◆ **Task details**
Copy the passage on display panel inspection from "[0041] In the" up to and including "Q21 is turned on.", swapping in "control input" wherever "control terminal" appears.

[Opening Passage section]

In this case, a control voltage of "H" (high) level is supplied to
the control terminal, and thus the transistor Q11 functioning as a
transfer switch in the first potential determination means J1 is
brought to an ON state. Since a control voltage of control voltage
"L" (low) level whose logic level is inverted is supplied to the
gate of the transistor Q21 via the inverter IN1, the transistor Q21
is brought to an OFF state.
[0038] Accordingly, the electrical potential at the anode line A1
supplied via the first inspection line TL1 is supplied to the gate
of the transistor Q31 constituting a switching element via the
transistor Q11. Here, if the gate potential applied to the
transistor Q31 is the threshold voltage of the transistor Q31 or
greater, this is turned on. Therefore, current resulting from
turning on of the transistor Q31 flows in the resistor R11
functioning as a voltage dropping element, and thus the output of
the comparator CP1 changes from "+" (plus) to "-" (minus).
[0039] At this time, the latch pulse is supplied to the latch
circuit LC1, and "-" that is latch data of this time is stored in
the data register 11 provided as the memory means. Here, in the
case where the latch data stored in the data register 11 is "-", it
is determined that a defect of a short circuit has occurred in the
EL element E11 in the light emitting display panel 1, and in the
case where the latch data is "+", it is determined that the EL
element E11 is normal.
[0040] Although the description above shows the operations of the
first potential determination means J1 and the situation that the
latch data of this time is stored in the data register 11, the
operations are executed in all of the respective data lines A1-An
via the respective inspection lines TL1-TLn at the same time.
[0041] In the case where the first potential determination means J1
is brought to the light emission drive mode, the control voltage of
"L" level is supplied to the control terminal. Thus, the transistor
Q11 is turned off, and the transistor Q21 is turned on.
Accordingly, the transistor Q31 is turned off, and as a result, the
transistor Q31 operates to prevent current from flowing from the
logic operation power source VDD to the resistor R11 all the
time.
[0042] Although the description above shows an example of the case
where trouble of the respective EL elements is inspected during the
detection mode while the first scan line K1 is a target, switching
to the detection mode is performed again for example during a next
one frame (or one subframe) period to inspect trouble of the
respective EL elements corresponding to a next one scan line. In
this manner, in combinations of all scan lines and the respective
data lines, inspection is repeated respectively, and a series of
inspections regarding the respective EL elements arranged in the
display panel 1 are completed. The series of inspections are
executed periodically again and can also be executed at some
arbitrary time by a factitious external operation.
[0043] FIG. 3 shows a structure that the location at which trouble
(defect) exists can be identified so that defect report means can
be operated accordingly, utilizing respective inspection results
stored in the data register 11 described above, that is, the latch
outputs from the latch circuits LC1-LCn. That is, reference numeral
11 shown in FIG. 3 designates the data register shown in FIG. 2,
and the latch outputs corresponding to the respective scan lines
stored in this data register 11 are utilized in the defect location
determination means designated by reference numeral 12. A defect
report means 13 is driven in accordance with a defect location
determined in the defect location determination means 12.

[Closing Passage section]
[Opening Data shown section]

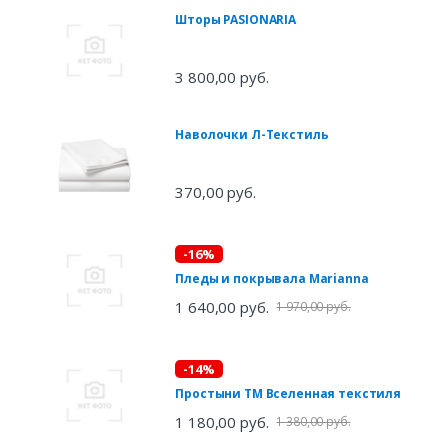
Шторы PASIONARIA
3 800,00 руб.
Наволочки Л-Текстиль
370,00 руб.
-16%
Пледы и покрывала Marianna
1 640,00 руб.
1 970,00 руб.
-14%
Простыни ТМ Вселенная текстиля
1 180,00 руб.
1 380,00 руб.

[Closing Data shown section]

◆ **Solution to this problem**
[0041] In the case where the first potential determination means J1
is brought to the light emission drive mode, the control voltage of
"L" level is supplied to the control input. Thus, the transistor
Q11 is turned off, and the transistor Q21 is turned on.